• [What the exercise asks]
Can you output the data below verbatim, reproducing every line without any change?

═══ Data shown ═══

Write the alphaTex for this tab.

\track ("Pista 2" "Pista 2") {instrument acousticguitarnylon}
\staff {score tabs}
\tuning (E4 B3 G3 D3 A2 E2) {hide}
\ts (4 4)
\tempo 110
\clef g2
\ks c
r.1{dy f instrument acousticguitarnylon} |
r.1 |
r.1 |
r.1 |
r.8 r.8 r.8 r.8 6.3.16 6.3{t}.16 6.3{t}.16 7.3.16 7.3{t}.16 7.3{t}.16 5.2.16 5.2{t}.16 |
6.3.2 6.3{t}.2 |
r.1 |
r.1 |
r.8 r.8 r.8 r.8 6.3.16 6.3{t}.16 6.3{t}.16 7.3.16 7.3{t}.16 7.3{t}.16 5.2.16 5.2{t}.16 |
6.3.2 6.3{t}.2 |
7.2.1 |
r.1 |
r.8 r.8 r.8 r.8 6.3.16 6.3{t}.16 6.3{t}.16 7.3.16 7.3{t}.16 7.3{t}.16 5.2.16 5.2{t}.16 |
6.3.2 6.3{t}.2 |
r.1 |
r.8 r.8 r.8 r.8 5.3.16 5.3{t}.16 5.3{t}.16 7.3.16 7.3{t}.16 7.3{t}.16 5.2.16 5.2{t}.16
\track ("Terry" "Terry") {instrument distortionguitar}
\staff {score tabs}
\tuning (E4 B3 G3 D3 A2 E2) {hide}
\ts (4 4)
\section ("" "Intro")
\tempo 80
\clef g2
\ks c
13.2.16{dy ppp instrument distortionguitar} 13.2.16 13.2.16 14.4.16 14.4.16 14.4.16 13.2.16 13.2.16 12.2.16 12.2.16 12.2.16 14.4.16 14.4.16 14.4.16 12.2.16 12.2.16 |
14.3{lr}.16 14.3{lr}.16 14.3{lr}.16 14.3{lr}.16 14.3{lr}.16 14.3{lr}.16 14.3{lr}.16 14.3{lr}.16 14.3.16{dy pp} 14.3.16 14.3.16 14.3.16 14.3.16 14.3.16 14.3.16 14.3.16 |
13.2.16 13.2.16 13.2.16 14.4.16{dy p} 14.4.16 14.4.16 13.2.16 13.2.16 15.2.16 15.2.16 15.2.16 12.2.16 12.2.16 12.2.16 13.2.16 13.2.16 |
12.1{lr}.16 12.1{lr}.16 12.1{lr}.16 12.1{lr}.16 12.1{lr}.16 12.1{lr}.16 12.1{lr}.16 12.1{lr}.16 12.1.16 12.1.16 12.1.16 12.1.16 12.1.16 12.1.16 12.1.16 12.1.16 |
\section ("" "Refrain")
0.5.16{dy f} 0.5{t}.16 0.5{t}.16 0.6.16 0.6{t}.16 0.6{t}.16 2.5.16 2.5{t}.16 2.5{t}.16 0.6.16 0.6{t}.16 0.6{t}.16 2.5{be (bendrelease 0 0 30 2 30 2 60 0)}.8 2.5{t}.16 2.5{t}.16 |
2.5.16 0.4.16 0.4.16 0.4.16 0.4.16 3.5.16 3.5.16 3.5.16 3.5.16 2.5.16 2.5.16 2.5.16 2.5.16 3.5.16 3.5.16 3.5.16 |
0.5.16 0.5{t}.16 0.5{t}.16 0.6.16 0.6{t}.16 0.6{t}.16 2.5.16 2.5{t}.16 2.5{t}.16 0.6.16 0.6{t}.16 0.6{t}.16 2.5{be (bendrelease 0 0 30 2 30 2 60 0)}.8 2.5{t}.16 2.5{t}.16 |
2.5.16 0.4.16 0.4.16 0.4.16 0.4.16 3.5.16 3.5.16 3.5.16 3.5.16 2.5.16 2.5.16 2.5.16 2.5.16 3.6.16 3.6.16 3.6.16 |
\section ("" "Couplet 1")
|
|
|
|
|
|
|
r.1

═══

• [Exercise output]
Write the alphaTex for this tab.

\track ("Pista 2" "Pista 2") {instrument acousticguitarnylon}
\staff {score tabs}
\tuning (E4 B3 G3 D3 A2 E2) {hide}
\ts (4 4)
\tempo 110
\clef g2
\ks c
r.1{dy f instrument acousticguitarnylon} |
r.1 |
r.1 |
r.1 |
r.8 r.8 r.8 r.8 6.3.16 6.3{t}.16 6.3{t}.16 7.3.16 7.3{t}.16 7.3{t}.16 5.2.16 5.2{t}.16 |
6.3.2 6.3{t}.2 |
r.1 |
r.1 |
r.8 r.8 r.8 r.8 6.3.16 6.3{t}.16 6.3{t}.16 7.3.16 7.3{t}.16 7.3{t}.16 5.2.16 5.2{t}.16 |
6.3.2 6.3{t}.2 |
7.2.1 |
r.1 |
r.8 r.8 r.8 r.8 6.3.16 6.3{t}.16 6.3{t}.16 7.3.16 7.3{t}.16 7.3{t}.16 5.2.16 5.2{t}.16 |
6.3.2 6.3{t}.2 |
r.1 |
r.8 r.8 r.8 r.8 5.3.16 5.3{t}.16 5.3{t}.16 7.3.16 7.3{t}.16 7.3{t}.16 5.2.16 5.2{t}.16
\track ("Terry" "Terry") {instrument distortionguitar}
\staff {score tabs}
\tuning (E4 B3 G3 D3 A2 E2) {hide}
\ts (4 4)
\section ("" "Intro")
\tempo 80
\clef g2
\ks c
13.2.16{dy ppp instrument distortionguitar} 13.2.16 13.2.16 14.4.16 14.4.16 14.4.16 13.2.16 13.2.16 12.2.16 12.2.16 12.2.16 14.4.16 14.4.16 14.4.16 12.2.16 12.2.16 |
14.3{lr}.16 14.3{lr}.16 14.3{lr}.16 14.3{lr}.16 14.3{lr}.16 14.3{lr}.16 14.3{lr}.16 14.3{lr}.16 14.3.16{dy pp} 14.3.16 14.3.16 14.3.16 14.3.16 14.3.16 14.3.16 14.3.16 |
13.2.16 13.2.16 13.2.16 14.4.16{dy p} 14.4.16 14.4.16 13.2.16 13.2.16 15.2.16 15.2.16 15.2.16 12.2.16 12.2.16 12.2.16 13.2.16 13.2.16 |
12.1{lr}.16 12.1{lr}.16 12.1{lr}.16 12.1{lr}.16 12.1{lr}.16 12.1{lr}.16 12.1{lr}.16 12.1{lr}.16 12.1.16 12.1.16 12.1.16 12.1.16 12.1.16 12.1.16 12.1.16 12.1.16 |
\section ("" "Refrain")
0.5.16{dy f} 0.5{t}.16 0.5{t}.16 0.6.16 0.6{t}.16 0.6{t}.16 2.5.16 2.5{t}.16 2.5{t}.16 0.6.16 0.6{t}.16 0.6{t}.16 2.5{be (bendrelease 0 0 30 2 30 2 60 0)}.8 2.5{t}.16 2.5{t}.16 |
2.5.16 0.4.16 0.4.16 0.4.16 0.4.16 3.5.16 3.5.16 3.5.16 3.5.16 2.5.16 2.5.16 2.5.16 2.5.16 3.5.16 3.5.16 3.5.16 |
0.5.16 0.5{t}.16 0.5{t}.16 0.6.16 0.6{t}.16 0.6{t}.16 2.5.16 2.5{t}.16 2.5{t}.16 0.6.16 0.6{t}.16 0.6{t}.16 2.5{be (bendrelease 0 0 30 2 30 2 60 0)}.8 2.5{t}.16 2.5{t}.16 |
2.5.16 0.4.16 0.4.16 0.4.16 0.4.16 3.5.16 3.5.16 3.5.16 3.5.16 2.5.16 2.5.16 2.5.16 2.5.16 3.6.16 3.6.16 3.6.16 |
\section ("" "Couplet 1")
|
|
|
|
|
|
|
r.1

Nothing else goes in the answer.